The Ethics of Reviewing: Questions for veteran authors

One thing that remains clear to me as I continue my odyssey as a self-published author is that, for all the research and preparation, I could never be totally prepared for what all is involved.  The biggest stumbling block, the one that I imagine stymies most indie authors, is self-promotion.  The truth is I am horrible at it.  Not in the sense that I tell prospective readers to stuff it or any conventional PR disaster, it is simply that I don’t want to be bothered by it.  I’m a writer … I would much rather be left alone to, you know, write.  The vast amount of time and energy to be invested in constantly shilling oneself is amazing and, frankly, to someone such as myself who usually has a humble self-image, it is hard to put myself forth as ‘THE BEST THING EVAR’ because I don’t truly believe that, no matter how good I feel about my books.

What does this have to do with the topic of this piece?    As many of you may know, reviews and ratings are a critical part of marketing success.  You can have a good cover, a nice blurb, but get shot in the foot by a string of 1-star reviews.  Even if you have no reviews, you are basically asking people to give you a chance with no assurance of success.  This can be especially vital if your book has a ‘slow burn’ and the real meat of the novel may not be apparent in whatever preview the retailer allows.   It’s a classic ‘chicken and the egg’ conundrum:  You need good ratings to get people to read your book but you need people to read your book to give you good ratings.

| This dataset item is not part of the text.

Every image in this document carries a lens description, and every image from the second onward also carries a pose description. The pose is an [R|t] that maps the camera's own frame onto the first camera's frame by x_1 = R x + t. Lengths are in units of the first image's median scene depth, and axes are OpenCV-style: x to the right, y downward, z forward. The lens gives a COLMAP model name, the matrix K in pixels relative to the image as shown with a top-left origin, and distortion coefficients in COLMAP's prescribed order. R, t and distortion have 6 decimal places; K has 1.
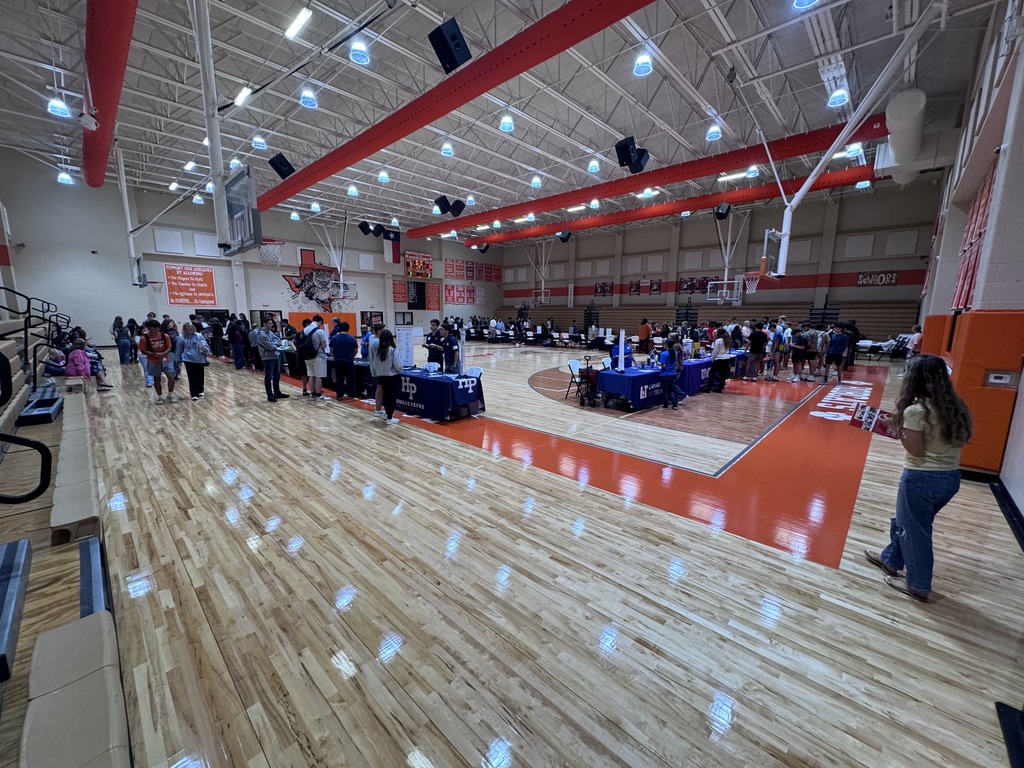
lens RADIAL K [[408.6, 0, 511.6], [0, 408.6, 382.5], [0, 0, 1]] dist [-0.000313, -0.000056]
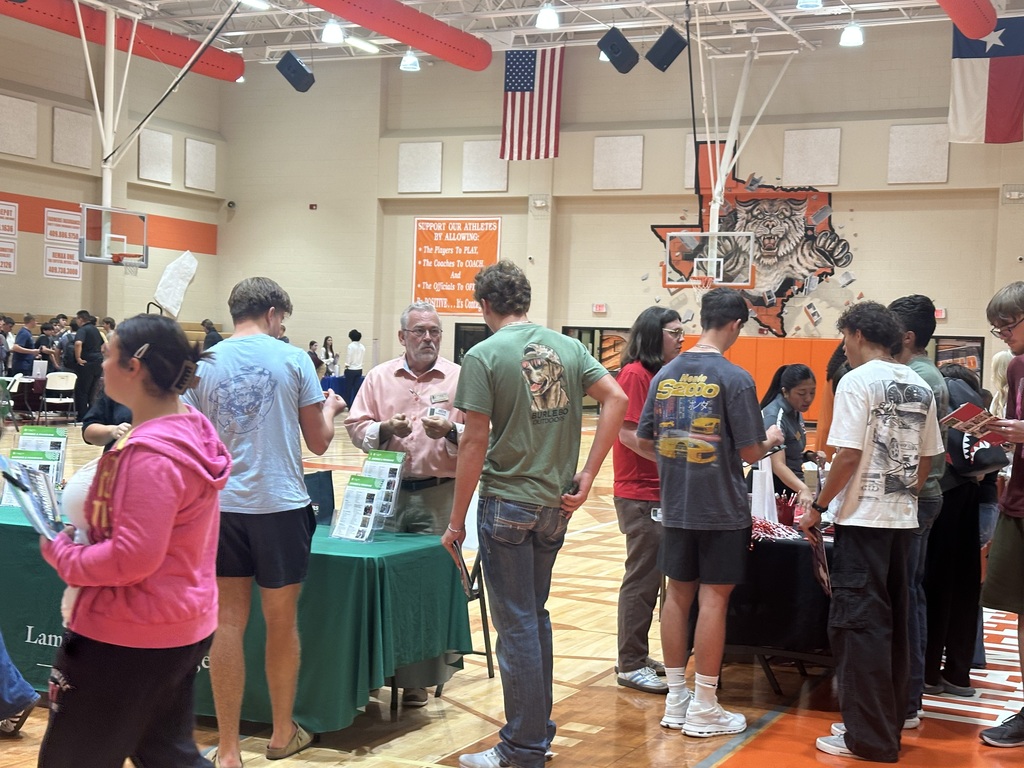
lens RADIAL K [[1491.6, 0, 512.1], [0, 1491.6, 382.1], [0, 0, 1]] dist [0.089065, 0.000000]
pose [[0.305723, 0.026446, -0.951753, 0.654480], [-0.185260, 0.982161, -0.032219, -0.085406], [0.933923, 0.186172, 0.305169, 0.616516]]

Obviously, there is a financial market that has sprung up around this.  I notice one key service almost every book marketing package includes is guaranteed reviews.  On top of that, I noticed, to my absolute confusion, that I could review my own books?! Talk about ultimate bias!

I suppose here are my questions to veteran indie writers:

– How do you approach trying to gather reviews?

– Do the ethical implications of some of the more questionable promotional services bother you, such as guaranteed reviews and changes that alter your vision of your work (radically rewritten novel blurbs and descriptions, tagging to fit the market and not the book, etc.)?

– Do you think it is ethical in any sense to review or rate your own book, beyond a simple ‘Like or Don’t Like’ system?

– Is there a way to balance self-promotion and actual writing without paying hundreds of dollars to someone to manage it for you?

– Should I just damn the ethics and charge full speed ahead into self-promotion land?